De repente, Alex soltó una carcajada.

– ¿Qué es eso? -preguntó, señalando una carroza sobre la que iba una joven de pelo largo, protegida por un caballero con armadura medieval. A su alrededor había varios hombres, uno de ellos con un cerdito en la mano.

– La chica representa a Circe, la bruja, que atraía a los hombres a su cueva y los convertía en cerdos -explicó Rinaldo.

– Pero no era una bruja normal y corriente -tomó la palabra Gino-. También era curandera. La leyenda dice que era una experta en hierbas curativas, una mujer muy sabia. El hombre de la armadura representa a Telémaco, que se volvió loco de amor por ella.

– Creía estar enamorado de ella -replicó su hermano-. Pero en realidad, Circe lo había hechizado.

– No te cae bien, ¿eh? -rió Alex-. Una mujer hechizando a un hombre… ¡Horror!
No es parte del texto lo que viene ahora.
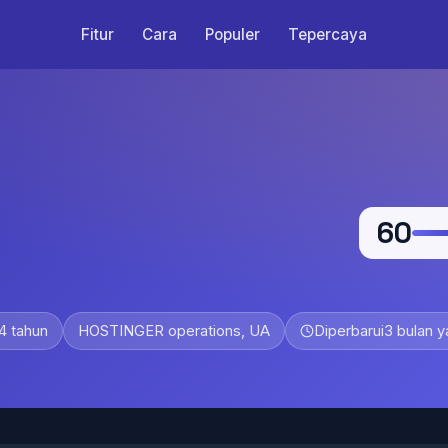
Fitur
Cara
Populer
Tepercaya
60
4 tahun
HOSTINGER operations, UA
Diperbarui
3 bulan y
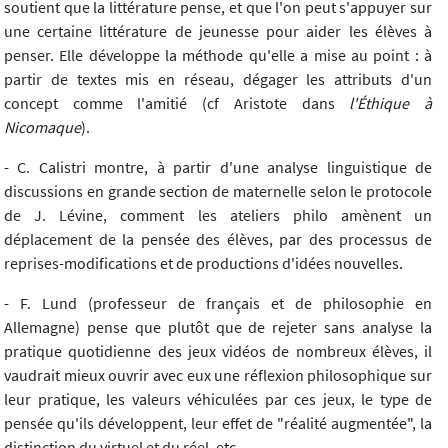
soutient que la littérature pense, et que l'on peut s'appuyer sur
une certaine littérature de jeunesse pour aider les élèves à
penser. Elle développe la méthode qu'elle a mise au point : à
partir de textes mis en réseau, dégager les attributs d'un
concept comme l'amitié (cf Aristote dans
l'Éthique à
Nicomaque
).
- C. Calistri montre, à partir d'une analyse linguistique de
discussions en grande section de maternelle selon le protocole
de J. Lévine, comment les ateliers philo amènent un
déplacement de la pensée des élèves, par des processus de
reprises-modifications et de productions d'idées nouvelles.
- F. Lund (professeur de français et de philosophie en
Allemagne) pense que plutôt que de rejeter sans analyse la
pratique quotidienne des jeux vidéos de nombreux élèves, il
vaudrait mieux ouvrir avec eux une réflexion philosophique sur
leur pratique, les valeurs véhiculées par ces jeux, le type de
pensée qu'ils développent, leur effet de "réalité augmentée", la
distinction du virtuel et du réel, etc.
Venga, Rinaldo, estamos de fiesta, anímate un poco.

– ¡Gino, Gino! -oyeron un grito entonces.

Tres mujeres bastante ligeras de ropa se acercaron, lo cubrieron de besos y se lo llevaron de allí casi a la fuerza.

– Mi hermano es muy querido por aquí -sonrió Rinaldo.

– Ya veo. Y, la verdad, me alegro de poder sentarme un raro.

– ¿Quieres una copa de vino?

– No, gracias.

– ¿Agua mineral?

– Lo que realmente me apetece en este momento es una taza de té.

Rinaldo llamó al camarero y le dijo unas palabras en toscano.

– ¿Me has conseguido un té en medio de esta fiesta italiana?

– Ya veremos.

Un minuto después, volvió el camarero con el té y Alex soltó una carcajada.

– Cualquiera que me vea… ¡Ay, qué horror! Mira, es Montelli. Lleva una hora siguiéndome por todas partes.

– ¿Quieres hablar con él?

– ¡No, por favor! Líbrame de ese pesado como sea.

– ¿Confirmando así que te retengo prisionera? Porque eso es lo que cree todo el mundo.

– Bueno, esa fue tu idea original, ¿no?

– No lo recuerdo -sonrió Rinaldo.

Montelli llegó a su lado entonces y para que no se sentara, Alex puso el bolso en la silla de Gino.

Signorina Dacre, qué alegría verla. Es difícil hablar con usted.

– Sí, me temo que se me ha estropeado el móvil -sonrió Alex-. Además, la culpa es de este país, que me tiene hechizada -añadió, mirando a Rinaldo de reojo.

– Italia es un país maravilloso para venir de vacaciones, pero quizá una señorita inglesa como usted no debería vivir aquí para siempre.

– ¿Le molestaría mucho que me quedase en Italia?

Montelli se puso pálido.

– No, claro que no… ¡Pero qué veo! ¿Está tomando un té? ¿El señor Farnese es tan perverso que no la ha invitado a una copa de vino?

– Sí, es muy perverso -asintió Alex.

– Signorina, deje que la invite a una copa de champán -dijo Montelli entonces, agarrándola del brazo. Un segundo después, lanzaba un grito al sentir el chorro de té caliente sobre sus pantalones.

– No sabe cómo lo siento -se disculpó Alex-. Se me ha caído sin querer.

Su interpretación no había sido muy convincente y Montelli se alejó sin decir una palabra.

– ¿Por qué no me has rescatado, Rinaldo?

– Nunca había visto una mujer con menos necesidad de ser rescatada -sonrió él.

– Lo del té ha sido un accidente.

– Sí, claro.

El desfile había terminado y la plaza estaba llena de gente. A lo lejos podían ver a Gino, con flores en el pelo, bailando con las tres chicas.

– ¿Qué hace ese hombre? -suspiró Rinaldo.

– Pasarlo bien. Además, tiene que pecar para ir a la iglesia mañana, ¿no? -rió Alex.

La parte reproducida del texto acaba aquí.